Aile şirketlerine dahil olanlar ya da aile şirketleri konusunda çalışanlar arasında yaygın olarak konuşulan bir fenomendir; bu şirketlerin sadece yüzde 30’unun ikinci, yüzde 12’sinin ise üçüncü nesle aktarılabilmesi. Kurucunun yoğun emeğinin yanı sıra sermayesiyle kurulan, diğer yandan ülkemizdeki şirketlerin neredeyse %95’ini oluşturan bu kıymetli şirketlerin ömürlerinin yeterince uzun olamamasının nedenlerine baktığımızda pek çok konudan bahsedebiliriz. Ancak biz bu yazımızda, şirket içinde yeterli bir kontrol ve ardından da bir denetim mekanizması oluşturulamamasından bahsetmek istiyoruz. Öncelikle, sıklıkla karıştırılan iki kavrama açıklık getirelim; iç kontrol ve iç denetim. Şirketlerde bu iki kavramın ayrımını netleştirmeden doğru bir yapı kurmak maalesef mümkün olmuyor. İç kontrol sistemi, şirketin üst yöneticileri ve süreç yöneticileri tarafından tasarlanmış, süreçlerin tüm adımlarına yayılmış; süreçler içindeki işlemlerin onay, yetkilendirme, gözlemleme ve riskleri önleme boyutlarında detaylı çalışıldığı ortamdır. İç denetim ise, en temel haliyle, şirket yönetimi tarafından kurulmuş olan iç kontrol sisteminin sağlıklı ve etkin çalışıp çalışmadığının, yönetim kurulu adına gözden geçirilmesi ve varılan sonuçlar konusunda makul bir güvence verilmesi yoluyla yapılır.

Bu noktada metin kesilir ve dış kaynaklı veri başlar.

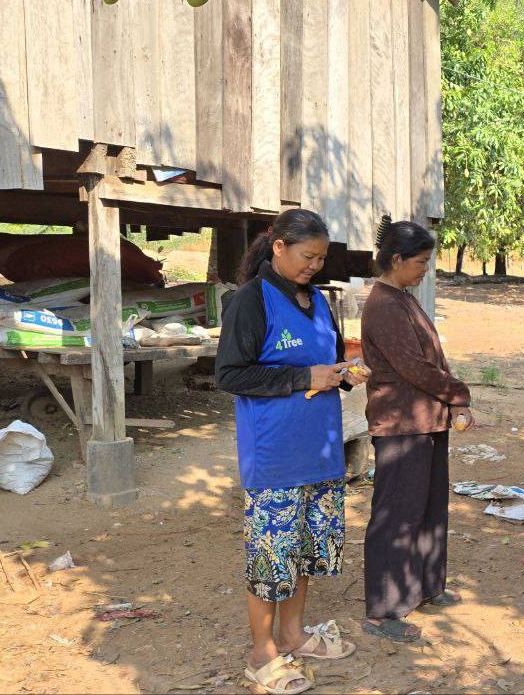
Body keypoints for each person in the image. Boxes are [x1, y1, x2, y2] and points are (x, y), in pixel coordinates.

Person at [216, 209, 367, 694]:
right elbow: (230, 375)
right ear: (278, 246)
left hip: (320, 452)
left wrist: (345, 371)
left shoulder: (320, 300)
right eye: (307, 256)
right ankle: (261, 653)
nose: (314, 266)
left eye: (321, 259)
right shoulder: (250, 301)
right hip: (275, 454)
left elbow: (325, 363)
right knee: (271, 555)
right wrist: (305, 377)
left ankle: (292, 634)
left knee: (305, 551)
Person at [360, 219, 472, 643]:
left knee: (427, 510)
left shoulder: (402, 297)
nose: (426, 268)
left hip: (424, 420)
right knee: (397, 517)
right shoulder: (386, 304)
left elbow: (427, 363)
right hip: (400, 425)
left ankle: (427, 587)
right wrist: (458, 394)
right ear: (397, 260)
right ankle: (383, 610)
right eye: (421, 261)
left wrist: (448, 401)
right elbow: (413, 368)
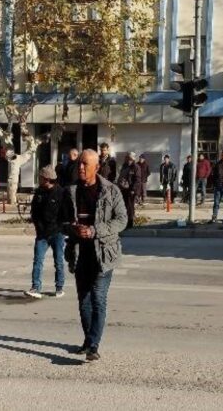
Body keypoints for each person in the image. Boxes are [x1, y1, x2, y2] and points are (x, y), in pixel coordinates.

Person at [62, 149, 127, 362]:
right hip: (80, 254)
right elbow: (62, 222)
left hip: (104, 254)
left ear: (96, 167)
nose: (80, 167)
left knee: (98, 299)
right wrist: (73, 229)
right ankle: (89, 339)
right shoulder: (71, 192)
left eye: (85, 164)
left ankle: (93, 345)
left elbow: (122, 220)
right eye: (79, 163)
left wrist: (94, 230)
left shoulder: (111, 191)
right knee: (84, 301)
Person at [25, 165, 66, 299]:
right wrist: (38, 226)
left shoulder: (60, 192)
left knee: (58, 261)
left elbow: (66, 213)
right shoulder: (39, 192)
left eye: (41, 177)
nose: (39, 180)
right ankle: (35, 287)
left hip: (57, 233)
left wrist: (61, 227)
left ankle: (59, 287)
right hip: (42, 234)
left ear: (47, 179)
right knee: (38, 260)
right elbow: (34, 212)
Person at [118, 152, 141, 228]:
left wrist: (133, 190)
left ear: (133, 159)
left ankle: (130, 223)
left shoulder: (136, 167)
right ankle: (125, 222)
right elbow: (121, 177)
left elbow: (137, 180)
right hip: (123, 190)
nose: (129, 160)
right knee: (124, 207)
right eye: (127, 158)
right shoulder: (124, 166)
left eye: (130, 159)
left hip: (131, 191)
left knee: (130, 207)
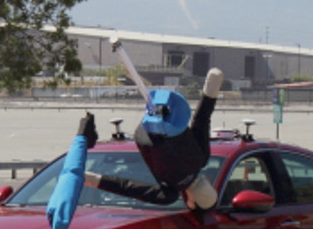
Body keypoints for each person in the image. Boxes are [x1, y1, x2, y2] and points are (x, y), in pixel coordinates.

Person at [84, 67, 225, 210]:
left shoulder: (202, 160)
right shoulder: (169, 194)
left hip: (171, 121)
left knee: (180, 126)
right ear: (193, 201)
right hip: (145, 134)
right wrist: (93, 180)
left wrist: (211, 90)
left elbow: (201, 119)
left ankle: (167, 112)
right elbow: (130, 187)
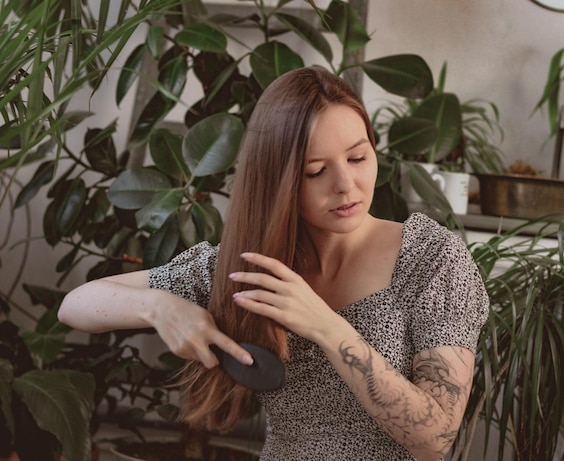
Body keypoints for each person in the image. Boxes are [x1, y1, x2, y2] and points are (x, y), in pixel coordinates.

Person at [58, 66, 489, 461]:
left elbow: (434, 439)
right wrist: (159, 307)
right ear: (277, 181)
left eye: (358, 158)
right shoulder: (253, 268)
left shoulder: (431, 258)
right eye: (315, 171)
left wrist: (325, 325)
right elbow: (76, 304)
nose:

TABLO:1 İç Denetim ve İç Kontrolün Farkları
Bu iki tanıma baktığımızda anlıyoruz ki, süreçlere dair işleyişin kurulması, politika, prosedürlerin yazılması ve uygulanması, yetki sistemlerinin yerleştirilmesi sıkça yanlış anlaşıldığı gibi, iç denetimin değil, süreç sahiplerinin sorumluluğundadır. Peki, bu ayrımı bilmek neden gerekli? İç denetimi doğru yere oturtabilmek ve ondan maksimum faydayı alabilmek için elbette. Gözlemimiz odur ki, aile şirketleri belirli bir büyüklüğe geldikten, kurucunun operasyonun her adımını birebir yönetmesi, her işlemi onaylaması, her çalışanı yakından tanıması olanaksız hale ulaştıktan sonra, hissedarlar, kendileri adına işlerin yolunda gidip gitmediğini, hatta kendi koydukları kontrollerin etkinliğini ve yeterliliğini denetleyecek bir mekanizmaya ihtiyaç duyuyorlar. Kısa zamanda da bu mekanizmanın İç Denetim olduğunu fark ediyorlar. Doğru ve etkin kullanıldığında çok faydalı olabilecek bu mekanizmanın aile şirketlerinde uygulanması, zaman zaman bazı zorlukları da yanında getiriyor.